There’s an old saw in Washington that every senator looks in the mirror and sees a president. Utah’s Mike Lee doesn’t, though you’d be forgiven for thinking otherwise. Over the past two years, Lee has been delivering speeches and introducing policy proposals at a pace that far outstrips his tenure and experience. On the whole, it looks like the beginnings of a domestic policy agenda for a future presidential candidate.
And Lee was among the speakers at the Iowa Freedom Summit in late January, the unofficial kickoff for the 2016 GOP presidential primary season. Speaking as well were such White House wannabes as Scott Walker, Chris Christie, Rick Perry, and Ted Cruz. Des Moines would have been the perfect place for Lee to launch a dark-horse candidacy. But the 43-year-old Republican cleared things up from the get-go. “My name is Mike Lee. I’m from Utah.

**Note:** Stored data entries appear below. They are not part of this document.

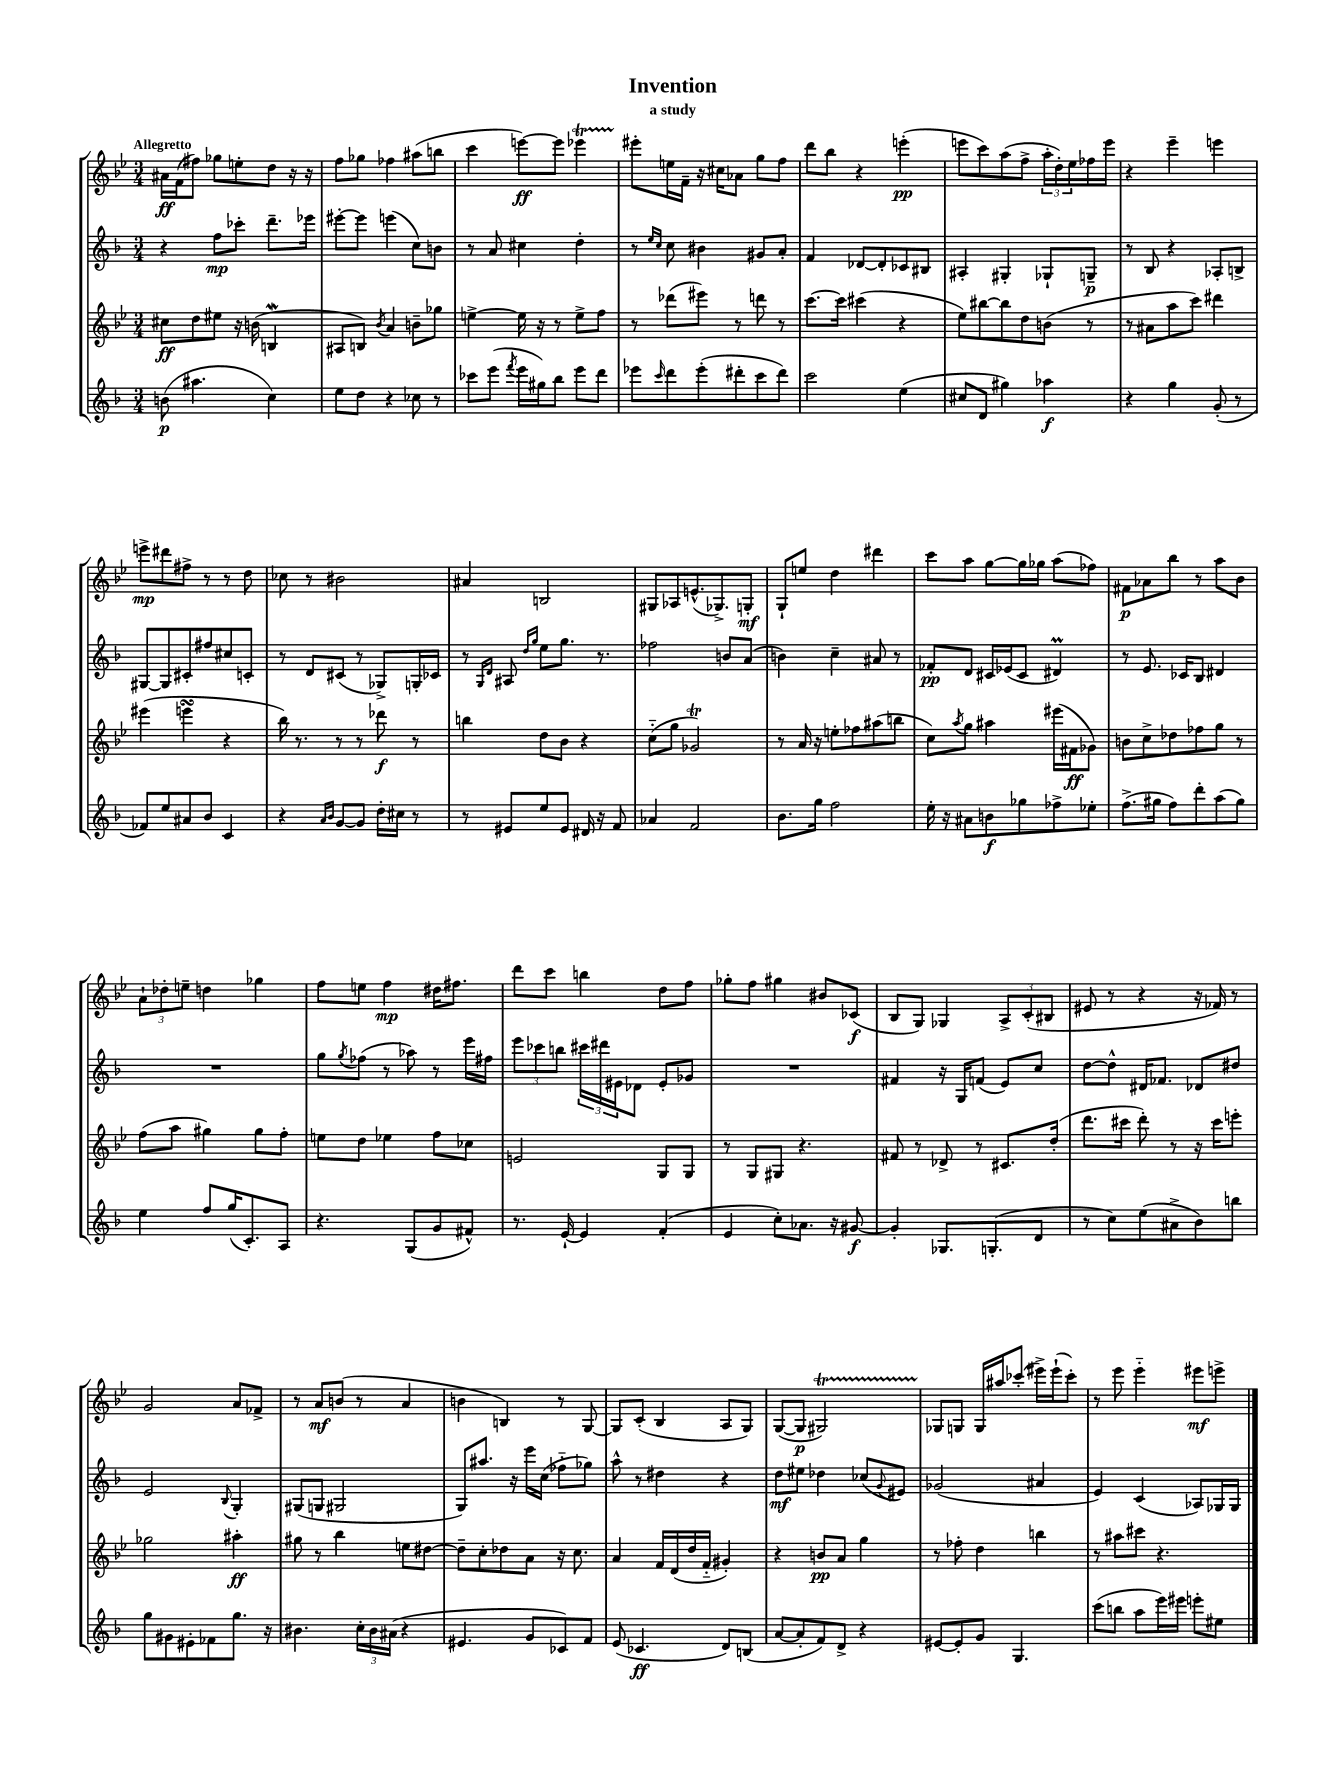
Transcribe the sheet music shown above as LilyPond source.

\header { title = "Invention" subtitle = "a study" }
<<
\new StaffGroup <<
\new Staff = "s0" {
    \clef treble \key bes \major \numericTimeSignature \time 3/4 \tempo "Allegretto"
    ais'16\ff f'16( fis''8) ges''8 e''8-. d''8 r16 r16 |
    f''8 ges''8 fes''4 ais''8( b''8 |
    c'''4 e'''8~\ff) e'''8 ees'''4\startTrillSpan |
    eis'''8-.\stopTrillSpan e''16 f'16-- r16 cis''16 aes'8 g''8 f''8 |
    d'''8 bes''8 r4 e'''4-.\pp( |
    e'''8 c'''8) a''8( f''8-> \tuplet 3/2 { a''16-. d''16-.) ees''16 } fes''16 e'''16 |
    r4 ees'''4-- e'''4 |
    e'''8->\mp dis'''8 fis''8-> r8 r8 d''8 |
    ces''8 r8 bis'2 |
    ais'4 b2 |
    gis8 aes8 e'8.-^( ges8.->) g8-.\mf |
    g8-! e''8 d''4 dis'''4 |
    c'''8 a''8 g''8~ g''16 ges''16 a''8( fes''8) |
    fis'8\p aes'8 bes''8 r8 a''8 bes'8 |
    \tuplet 3/2 { a'8-! des''8-. e''8-- } d''4 ges''4 |
    f''8 e''8 f''4\mp dis''16 fis''8. |
    d'''8 c'''8 b''4 d''8 f''8 |
    ges''8-. f''8 gis''4 bis'8 ces'8\f( |
    bes8 g8) ges4 \tuplet 3/2 { a8-> c'8-.( bis8 } |
    eis'8 r8 r4 r16 fes'16) r8 |
    g'2 a'8 fes'8-> |
    r8 a'8\mf b'8( r8 a'4 |
    b'4 b4) r8 g8~ |
    g8 c'8-.( bes4 a8 g8) |
    g8~( g8\p gis2\startTrillSpan) |
    ges8\stopTrillSpan g8 g16 ais''16 ces'''8-.( eis'''16->) eis'''16-!( ces'''8-.) |
    r8 ees'''8 ees'''4-_ eis'''8\mf e'''8-> \bar "|." |
}
\new Staff = "s1" {
    \clef treble \key f \major \numericTimeSignature \time 3/4
    r4 f''8\mp ces'''8-. d'''8.-- ees'''16 |
    eis'''8~-. eis'''8 e'''4( c''8) b'8 |
    r8 a'8 cis''4 d''4-. |
    r8 \grace { e''16 c''16 } c''8 bis'4 gis'8 a'8-. |
    f'4 des'8~ des'8-. ces'8 bis8 |
    ais4-. gis4-. ges8-! g8--\p |
    r8 bes8 r4 aes8-. b8-> |
    gis8~ gis8 cis'8-. fis''8 cis''8 c'8-. |
    r8 d'8 cis'8( r8 ges8->) g16-. ces'16 |
    r8 \grace { g16 d'16 } ais8 \grace { d''16 g''16 } e''8 g''8. r8. |
    fes''2 b'8 a'8( |
    b'4) c''4-- ais'8 r8 |
    fes'8-.\pp d'8 cis'16 ees'16( cis'8 dis'4\prall) |
    r8 e'8. ces'16 bes8 dis'4 |
    R2. |
    g''8 \acciaccatura { g''8 } fes''8( r8 aes''8) r8 e'''16 fis''16 |
    \tuplet 3/2 { e'''8 ces'''8 b''8 } \tuplet 3/2 { cis'''16 dis'''16 eis'16 } des'8 eis'8-. ges'8 |
    R2. |
    fis'4 r16 g16 f'8( e'8) c''8 |
    d''8~ d''8-^ dis'16 fes'8. des'8 dis''8 |
    e'2 \appoggiatura { bes8 } g4-. |
    gis8( g8 gis2 |
    g8) ais''8. r16 e'''16 c''16( fes''8-_ ges''8) |
    a''8-^ r8 dis''4 r4 |
    d''8\mf eis''8 des''4 ces''8( \appoggiatura { g'8 } eis'8) |
    ges'2( ais'4 |
    e'4) c'4( aes8) ges16 ges16 \bar "|." |
}
\new Staff = "s2" {
    \clef treble \key bes \major \numericTimeSignature \time 3/4
    cis''8\ff d''8 eis''8 r16 b'16( b4\mordent |
    ais8 b8) \acciaccatura { bes'8 } a'4 b'8-- ges''8 |
    e''4~-> e''16 r16 r8 e''8-> f''8 |
    r8 des'''8( eis'''8) r8 d'''8 r8 |
    c'''8.~ c'''16 cis'''4( r4 |
    ees''8) bis''8~ bis''8 d''8 b'8( r8 |
    r8 ais'8 a''8 c'''8) dis'''4 |
    eis'''4( e'''4\turn r4 |
    bes''16) r8. r8 r8 des'''8\f r8 |
    b''4 d''8 bes'8 r4 |
    c''8-_( g''8 ges'2\trill) |
    r8 a'16 r16 e''8-. fes''8 ais''8( b''8 |
    c''8) \acciaccatura { a''8 } g''8 ais''4 eis'''16( fis'16\ff ges'8) |
    b'8 c''8-> des''8 fes''8 g''8 r8 |
    f''8( a''8 gis''4) gis''8 f''8-. |
    e''8 d''8 ees''4 f''8 ces''8 |
    e'2 g8 g8 |
    r8 g8 gis8 r4. |
    fis'8 r8 des'8-> r8 cis'8. d''16-.( |
    d'''8. cis'''16 d'''8-.) r8 r16 cis'''16 e'''8-. |
    ges''2 ais''4-.\ff |
    gis''8 r8 bes''4 e''8 dis''8~ |
    dis''8-- c''8-. des''8 a'8 r16 c''8. |
    a'4 f'16 d'16( d''16 f'16-_ gis'4-.) |
    r4 b'8\pp a'8 g''4 |
    r8 fes''8-. d''4 b''4 |
    r8 ais''8 cis'''8 r4. \bar "|." |
}
\new Staff = "s3" {
    \clef treble \key f \major \numericTimeSignature \time 3/4
    b'8\p( ais''4. c''4) |
    e''8 d''8 r4 ces''8 r8 |
    ces'''8 e'''8( \acciaccatura { f'''8 } e'''16 gis''16) bes''8 e'''8 d'''8 |
    ees'''8 \grace { c'''16 } d'''8 ees'''8-.( dis'''8-. c'''8 dis'''8) |
    c'''2 e''4( |
    cis''8 d'8 gis''4) aes''4\f |
    r4 g''4 g'8-.( r8 |
    fes'8) e''8 ais'8 bes'8 c'4 |
    r4 \grace { a'16 bes'16 } g'8~ g'8 d''16-. cis''16 r8 |
    r8 eis'8 e''8 eis'8 dis'16 r16 f'8 |
    aes'4 f'2 |
    bes'8. g''16 f''2 |
    e''16-. r16 ais'8 b'8\f ges''8 fes''8-> ees''8-. |
    f''8.->( gis''16 f''8) d'''8-. a''8( gis''8) |
    e''4 f''8 g''16( c'8.-.) a8 |
    r4. g8( g'8 fis'8-^) |
    r8. e'16~-! e'4 f'4-.( |
    e'4 c''8-.) aes'8. r16 gis'8~\f |
    gis'4-. ges8. g8.-.( d'8 |
    r8 c''8) e''8( ais'8-> bes'8) b''8 |
    g''8 gis'8 eis'8-. fes'8 g''8. r16 |
    bis'4. \tuplet 3/2 { c''16-. bis'16 ais'16( } r4 |
    eis'4. g'8 ces'8) f'8 |
    e'8( ces'4.\ff d'8) b8( |
    a'8~ a'8-. f'8) d'8-> r4 |
    eis'8~ eis'8-. g'8 g4. |
    c'''8( b''8 a''8 e'''16) eis'''16 e'''8-. eis''8 \bar "|." |
}
>>
>>
\layout { \context { \Score \remove "Bar_number_engraver" } }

And I’m not running for president,” he said, by way of introduction. “I’m probably the only person up here today who can say that.”
He certainly had 2016 on his mind, though. “It seems to me conservatives should be looking for a candidate who is three things: principled, positive, and proven,” he said. “If someone can offer the nation a positive, innovative, and unapologetically conservative agenda that re-expresses our timeless convictions to fit the challenges of our times, then that’s a candidate who can earn our trust and support.”
That candidate might very well be one of Lee’s colleagues. “I don’t know if you’ve heard, but we’ve got a few senators running,” he grins during an interview in his office. “It seems I may be the only Republican not running for president.”
Lee knows he isn’t the presidential candidate conservatives are looking for, but he’s got his eyes on that “positive, innovative, and unapologetically conservative agenda.” He’s not shy about the role he’d like to play. “I do want to influence that debate,” Lee says. His slate of policy proposals isn’t light fare. Since 2013, Lee has introduced bills to make the tax code more family friendly, take on cronyism in Washington, reform the college accreditation system, and change the way the federal government funds transportation infrastructure. But what Lee really wants is to change the way conservatives think about domestic policy, reorienting the Republican party toward a family-focused, constitutional populism to help the GOP win back the White House. If Lee succeeds, it will make him one of the most consequential conservatives of his generation.
Lee’s touchstone is Ronald Reagan, but not in the rote way you might think. “It’s important for us to remember that by the time 2016 rolls around, we will be about as far away from Ronald Reagan’s election in 1980 as Ronald Reagan’s election in 1980 was from D-Day, and it’s important for us to update our agenda to make sure that it fits the times,” says Lee. “We need to stop simply talking about Reagan and start acting like him.” That doesn’t mean slashing the marginal tax rate or getting rid of the Department of Education. Lee says acting like Reagan means applying principles of limited government, constitutionalism, and a healthy civil society to the issues of the day—namely, the rising cost of living and economic insecurity of the American middle class.
If the Republican party needs another Reagan, Lee wants to fill the role of Jack Kemp, who as a junior congressman took the lead in formulating the tax cuts that were central to Reagan’s agenda once he took office. Like Kemp, Lee has made tax reform his signature issue, despite not having a seat on the tax-writing Finance Committee. The target of Lee’s tax proposal is what he calls the “parent tax penalty.” Parents, like everyone else, pay some combination of income and payroll taxes. The “penalty,” Lee says, is that parents also bear the costs of raising children who will grow up to become taxpayers themselves. The current child tax credit isn’t enough to offset these additional costs. Lee’s plan looks a lot like other Republican tax reform ideas—simplifying the brackets, lowering rates, removing costly deductions—while adding an extra $2,500-per-child tax credit that can apply to any parent’s combined tax liability. It’s money that could pay for child-care costs or cover expensive dental work or even help one parent stay home to raise the kids.